Klinikpatienten müssen zu Hause schlafen Eigentlich eine charmante Idee: Patienten müssen künftig nicht mehr in Kliniken bleiben. Von zu Hause ins eigene Bett! Auf jede erdenkliche Weise. Ambulante Behandlung ist der Fachbegriff für das, was durch die von Gesundheitsminister Karl Lauterbach (SPD) geplante umfassende Krankenhausreform gefördert werden soll. Der Grund: In Deutschland werden im internationalen Vergleich viele stationär behandelt. In Dänemark werden beispielsweise 80 Prozent der Hernien ambulant behandelt, hier sind es 20 Prozent. Der Gesundheitsminister forciert deshalb die sogenannten Tagesbehandlungen in den Kliniken. Dazu soll die Liste der dort ambulant durchführbaren Eingriffe erweitert werden. Krankenkassen und Patientenfürsprecher erwarten nichts Gutes. “Wer entscheidet, wer nachts nach Hause gehen soll oder darf?” fragt Eugen Brysch (60), Vorstand der Deutschen Stiftung Patientenschutz. “Krankenhäuser sind für Patienten da, nicht umgekehrt.” Menschen mit Demenz und Pflegebedürftige sind die Verlierer. Auch die Allgemeine Ortskrankenkasse (AOK) hat große Bedenken. „Patienten, die sonst mit dem Taxi oder Krankenwagen hin- und hergefahren würden, müssten jeden Morgen und Abend erneut gefahren werden“, warnt AOK-Hauptgeschäftsführer Dr. Carola Reimann (55). Denn Krankenhausaufenthalte könnten zu Kontroll- und Nachsorgezwecken auf mehrere Tage verteilt werden. Allein die zusätzlichen Transportkosten beziffert die Versicherung auf bis zu vier Milliarden Euro pro Jahr.
Lesen Sie auch
„Wer das bezahlt, ob die Krankenkasse oder der Patient, ist noch unklar“, sagt Reimann. Es gibt auch das Problem der Tradition. “Soll ein geriatrischer Patient zu Hause von einem Pflegedienst betreut werden: Wer koordiniert die Abläufe, wenn der Patient zwischen Klinik und Zuhause wechselt?”
Auch interessant
Krankenhäuser sollten eigentlich das Gegenteil sein, da sich ambulante Eingriffe bisher weitaus weniger rentieren als stationäre. Die Heime seien derzeit “finanziell und personell am Limit”, sagt Gerald Gass (59), Hauptgeschäftsführer der Deutschen Krankenhausgesellschaft. “Einerseits haben die stark gesunkenen Fallzahlen die Einnahmen geschmälert, andererseits sind die Kosten inflationsbedingt drastisch gestiegen.”
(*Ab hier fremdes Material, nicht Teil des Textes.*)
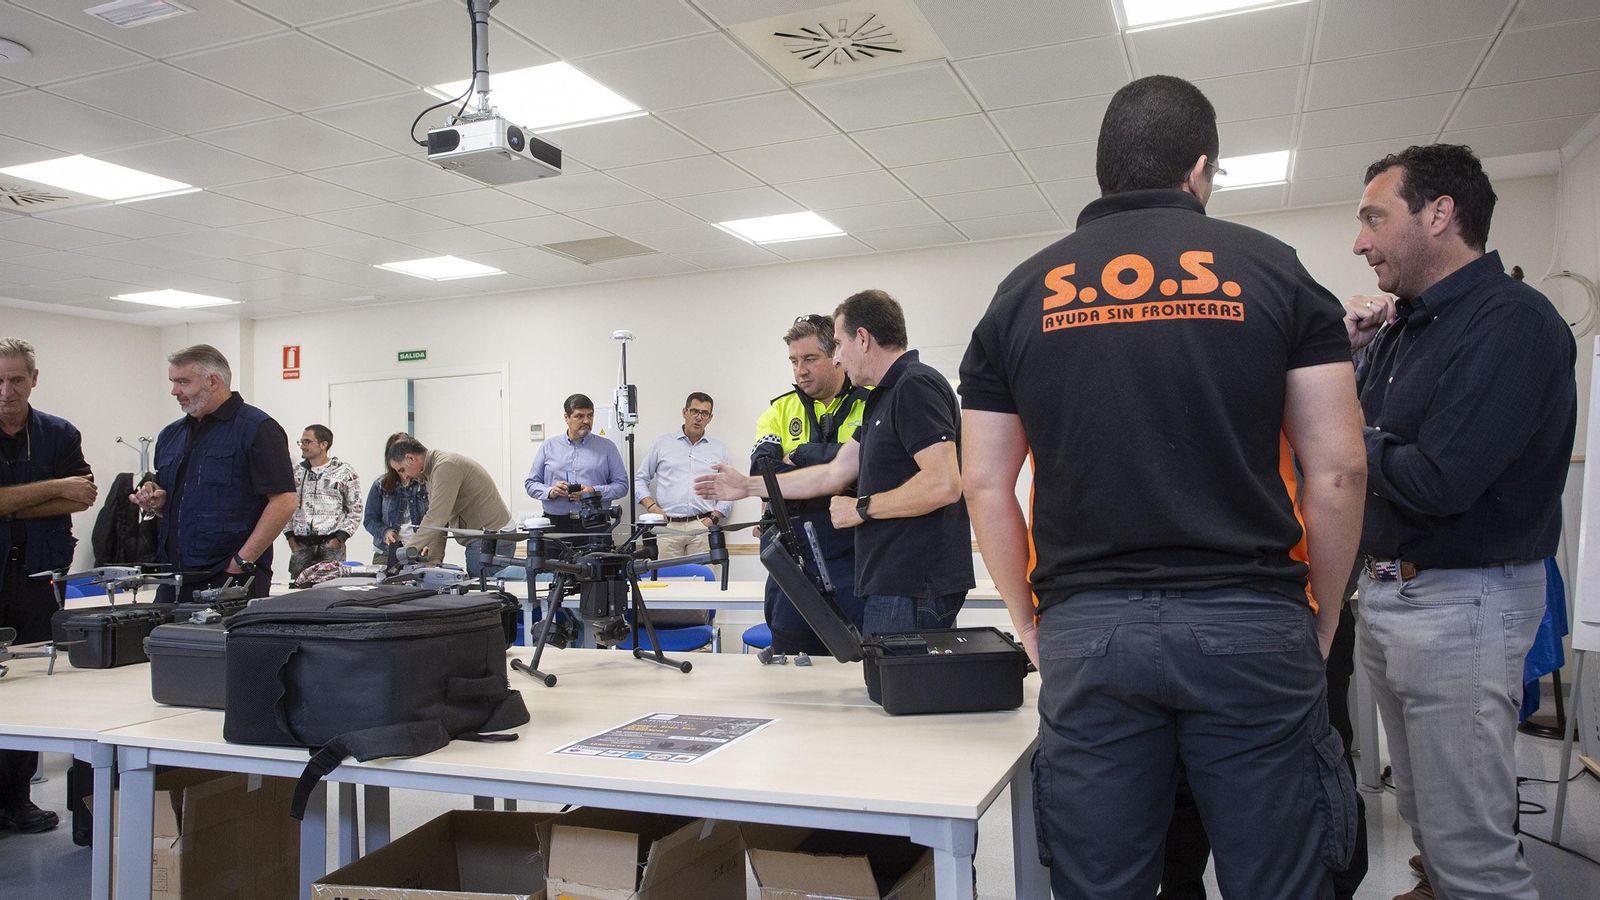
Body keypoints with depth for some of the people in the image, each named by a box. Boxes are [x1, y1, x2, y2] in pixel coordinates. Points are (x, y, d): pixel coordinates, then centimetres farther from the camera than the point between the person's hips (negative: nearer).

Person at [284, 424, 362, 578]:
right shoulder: (296, 472, 13)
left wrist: (340, 538, -8)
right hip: (301, 545, 4)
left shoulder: (344, 471, 1)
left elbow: (355, 510, 0)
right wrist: (290, 536, 6)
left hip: (331, 543, -3)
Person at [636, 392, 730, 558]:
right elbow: (640, 479, 16)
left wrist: (713, 518, 1)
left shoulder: (719, 449, 15)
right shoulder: (662, 443, 13)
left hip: (702, 527, 0)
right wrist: (651, 506, 0)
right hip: (668, 526, 0)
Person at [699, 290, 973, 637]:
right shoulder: (883, 398, 20)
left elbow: (944, 484, -24)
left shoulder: (916, 385, -13)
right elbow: (834, 474, 22)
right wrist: (747, 486, 25)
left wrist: (862, 508, -12)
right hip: (893, 583, 10)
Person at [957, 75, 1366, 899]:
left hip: (1085, 634, 1)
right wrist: (1321, 621, 11)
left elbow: (986, 486, 5)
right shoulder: (1273, 273, 3)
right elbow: (1336, 470, 0)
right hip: (1250, 625, -1)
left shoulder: (1021, 296, 6)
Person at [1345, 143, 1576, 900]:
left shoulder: (1512, 321, -16)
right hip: (1385, 593, 8)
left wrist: (1362, 442, -7)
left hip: (1460, 603, -8)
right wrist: (1346, 355, -1)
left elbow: (1438, 482, -26)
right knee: (1422, 814, 20)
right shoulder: (1402, 325, 9)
Der Grund für die erstaunliche Einigung der Kliniken ist einfach: Ambulante Behandlungen im Krankenhaus müssen künftig wie stationäre Behandlungen bezahlt werden – also deutlich höher. Für die fehlende Nacht wird nur ein kleiner Beitrag abgezogen.
Kein Wunder also, dass die Kliniken keine Einwände gegen die Pläne haben. „Die Überlegung des Gesundheitsministers, Tagesbehandlungen gesetzlich zuzulassen und damit die ambulante Behandlung zu fördern, ist ein erster Ansatz, um den Herausforderungen des Fachkräftemangels zu begegnen“, sagt Professor Jens Scholz (63), Rektor der Universität Schleswig-Holstein. Krankenhaus.
Foto: BILD
Im Klartext: Wenn nachts weniger Patienten auf den Stationen sind, wird weniger Personal benötigt. Ob diese Lösung angesichts der 30.000 offenen Stellen jedoch tatsächlich eine nennenswerte Wirkung entfalten wird, ist fraglich.
„Das würde das Krankenhauspersonal etwas entlasten, weil die Operationen sowieso weitergehen müssen und eine personelle Mindestbesetzung auf den Stationen sichergestellt werden muss“, sagt Reimann.
Dieser Artikel stammt von BILD am SONNTAG. Das ePaper der gesamten Ausgabe ist verfügbar hier.